Nicolas Sarkozy regrette également avoir « cédé à la colère » au Salon de l’agriculture (il avait lancé « Casse-toi pauvre con » à un homme qui l’avait insulté), et être parti en vacances tout de suite après son élection sur un yacht, celui de son ami Vincent Bolloré, l’industriel devenu également patron de Canal +.

Nicolas Sarkozy semble donc regretter ses premiers pas de président, estimant qu’il a été « trop anguleux, peut-être même trop simpliste », voire « exaspérant ». « Je suis resté quelques mois de trop l’homme, alors qu’il aurait fallu être immédiatement le président », rapporte Le Monde.

La campagne de 2012 fut « décevante quant aux débats de fond », écrit-il également. À propos de l’affaire Bygmalion, qui vaut à plusieurs de ses proches d’être mis en examen, le président des Républicains affirme : « On aura sans doute du mal à le croire. C’est pourtant, je le jure, la stricte vérité : je ne connaissais rien de cette société jusqu’à ce que le scandale éclate. »

« Ce n’est pas une déclaration de candidature »

Le livre, composé de dix chapitres d’une lecture fluide, alterne les réflexions personnelles – « les deux années qui ont suivies mon départ ont été heureuses (…) Force m’est de reconnaître que cet échec de 2012 m’a apaisé » - et les propositions de fond :

Ce livre n’est pas une déclaration de candidature à la prochaine élection présidentielle.

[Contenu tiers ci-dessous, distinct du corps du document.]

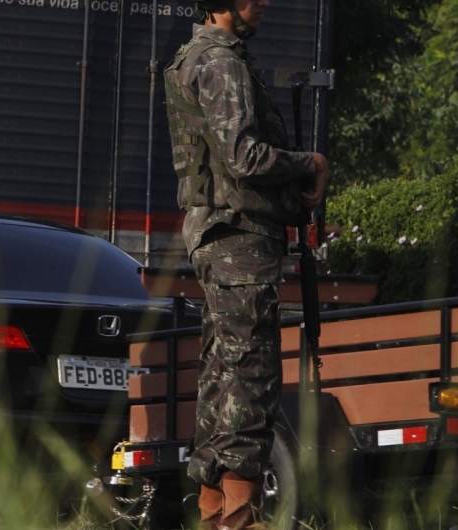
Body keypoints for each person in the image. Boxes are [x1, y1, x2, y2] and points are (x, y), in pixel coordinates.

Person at [163, 0, 328, 528]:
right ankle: (239, 515)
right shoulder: (222, 63)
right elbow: (245, 158)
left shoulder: (196, 56)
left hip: (220, 236)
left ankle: (216, 513)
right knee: (250, 374)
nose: (268, 5)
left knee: (222, 374)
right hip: (239, 238)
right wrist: (309, 163)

Il est trop tôt » mais « tout dire avant le grand rendez-vous de 2017 pour tout faire après, telle est bien, me semble-t-il, la seule stratégie possible pour être à la hauteur des défis qui attendent la France », explique le chef de file des Républicains.

« Ses adversaires potentiels à la primaire ne sont pas dupes et se préparent au débat », affirme Le Figaro. Pour que « l’alternance ait lieu – si ce n’est pas nous, ce sera, hélas, la présidente du Front national » - l’ancien président avance ce qui apparaît quand même comme une trame d’un futur projet : Europe, immigration, fiscalité, retraite (« première étape à 63 ans dès 2020 », « 64 ans en 2025 »)… « Ce sont le travail et les entreprises qui redresseront la France », affirme Nicolas Sarkosy, dans cet ouvrage.
Finalement, l’ex-chef de l’État, fait la promesse de ne pas revenir sur le mariage homosexuel, comme il l’avait annoncé pendant sa campagne pour la présidence de l’UMP : « il ne saurait être question de démarier les mariés, ce serait injuste, cruel et en outre juridiquement impossible. »

Au risque d’être à contre-courant, je veux dire mon opposition au mandat unique », écrit-il également.

Nicolas Sarkozy  assure également n’avoir « ni amertume, ni détestation envers (s)on successeur François Hollande, aucun compte à régler, aucune vengeance à assouvir ». Son livre sera en vente lundi 25 janvier.